Kyrgios was fined a record $113,000 for a slew of breaches during his second round loss at Cincinnati and may be set for more sanctions after describing the men’s tour as “corrupt” following his first round win at Flushing Meadows on Tuesday.

The Association of Tennis Professionals (ATP) were already assessing whether to punish Kyrgios further for his antics at Cincinnati, where he smashed two rackets and called the chair umpire the “worst ref ever”.

Seven-times Grand Slam champion Wilander questioned whether the 24-year-old hothead should have even been allowed to finish his match against Russian Karen Khachanov at Cincinnati.

“Well why is he allowed to finish a match like the one in Cincinnati to get to $113,000 worth of fines?” asked Wilander, a TV analyst for Eurosport.

“It is much easier for the umpire in the match to take a stand straight away.

“I don’t mind when he misbehaves.
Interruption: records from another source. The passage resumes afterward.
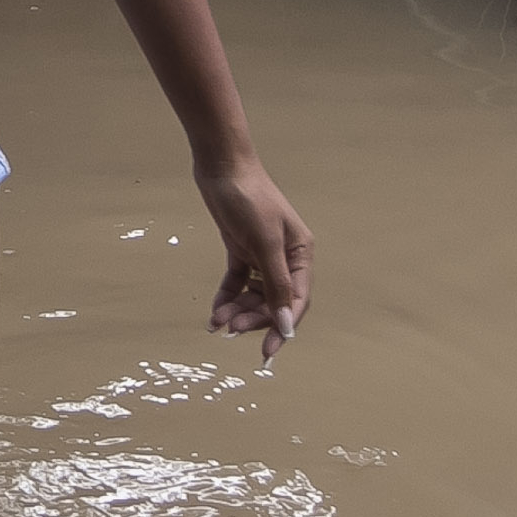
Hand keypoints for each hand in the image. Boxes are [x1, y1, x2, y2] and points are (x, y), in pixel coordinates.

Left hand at [196, 156, 310, 364]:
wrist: (221, 166)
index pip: (296, 300)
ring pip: (254, 294)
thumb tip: (287, 324)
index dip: (283, 326)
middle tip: (231, 330)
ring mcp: (262, 254)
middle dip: (254, 317)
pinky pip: (237, 282)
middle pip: (273, 300)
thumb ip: (276, 285)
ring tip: (217, 320)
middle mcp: (285, 257)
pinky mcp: (240, 249)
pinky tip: (215, 311)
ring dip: (238, 310)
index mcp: (301, 253)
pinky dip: (227, 297)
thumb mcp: (264, 244)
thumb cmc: (248, 198)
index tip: (267, 350)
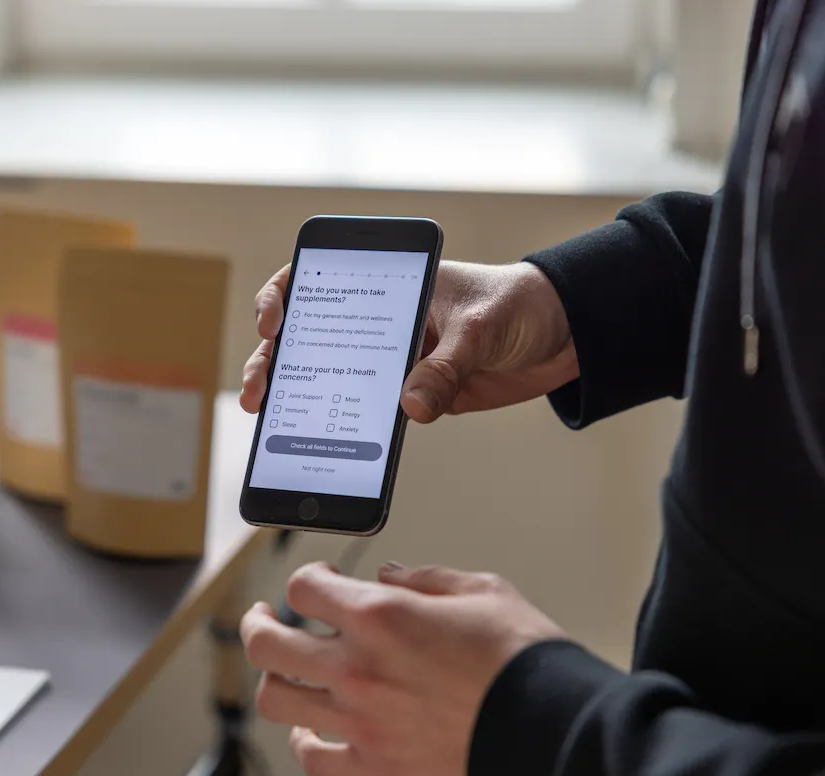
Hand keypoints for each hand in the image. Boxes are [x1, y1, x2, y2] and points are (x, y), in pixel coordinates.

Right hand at [240, 261, 577, 422]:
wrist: (565, 336)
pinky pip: (370, 413)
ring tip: (273, 421)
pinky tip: (325, 447)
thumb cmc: (520, 304)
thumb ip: (445, 367)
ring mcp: (394, 360)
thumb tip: (409, 408)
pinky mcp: (414, 394)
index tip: (272, 322)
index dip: (284, 296)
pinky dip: (344, 429)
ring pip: (333, 378)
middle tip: (259, 390)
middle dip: (275, 361)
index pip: (321, 278)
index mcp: (392, 283)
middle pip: (312, 337)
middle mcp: (383, 321)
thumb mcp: (480, 329)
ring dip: (301, 399)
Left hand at [241, 562, 565, 775]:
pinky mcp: (377, 768)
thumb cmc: (525, 663)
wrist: (553, 733)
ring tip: (282, 671)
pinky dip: (304, 743)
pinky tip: (310, 732)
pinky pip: (315, 758)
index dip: (309, 577)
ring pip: (277, 700)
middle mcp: (358, 669)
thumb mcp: (483, 591)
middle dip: (259, 623)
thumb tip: (394, 575)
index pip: (304, 586)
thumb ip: (427, 579)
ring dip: (274, 679)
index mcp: (380, 616)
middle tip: (266, 617)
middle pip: (267, 643)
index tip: (322, 580)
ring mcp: (361, 723)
Obviously, I don’t like the bad language,” added Wilander.

“It’s just when he doesn’t try to play tennis, when he doesn’t try to win then I think the umpire needs to step in.

“I think in this situation, default him on the spot, rather than suspend him.”

Kyrgios, seeded 28th in New York, kept reasonably calm by his combustible standards in beating American Steve Johnson 6-3 7-6(1) 6-4 in the first round on Tuesday.

But he triggered another ATP investigation when he described the body as “pretty corrupt” during his post-match media conference.

He later rowed back on the comment in a statement posted on his Twitter feed, saying he had not made “the correct choice of words”.

“My point and intention was to address what I see as double standards rather than corruption,” he wrote.

Wilander agreed that the ATP was inconsistent in enforcing the rules for different players.

“I do think the rules are applied differently to everyone, I really do,” the Swede said, pointing to the leeway given to Spain’s 18-times Grand Slam champion Rafa Nadal on the service clock.

“I think it makes a difference, so when someone like Nadal sometimes goes over the time limit, I think they give him the benefit of the doubt because he tries so hard and he plays so hard every single point,” he said.

“If he goes over a second or two, then, no worries.

“Nick Kyrgios, I think they will let him do what he wants as long as he plays tennis.”

Kyrgios plays unseeded Frenchman Antoine Hoang in the second round on Thursday.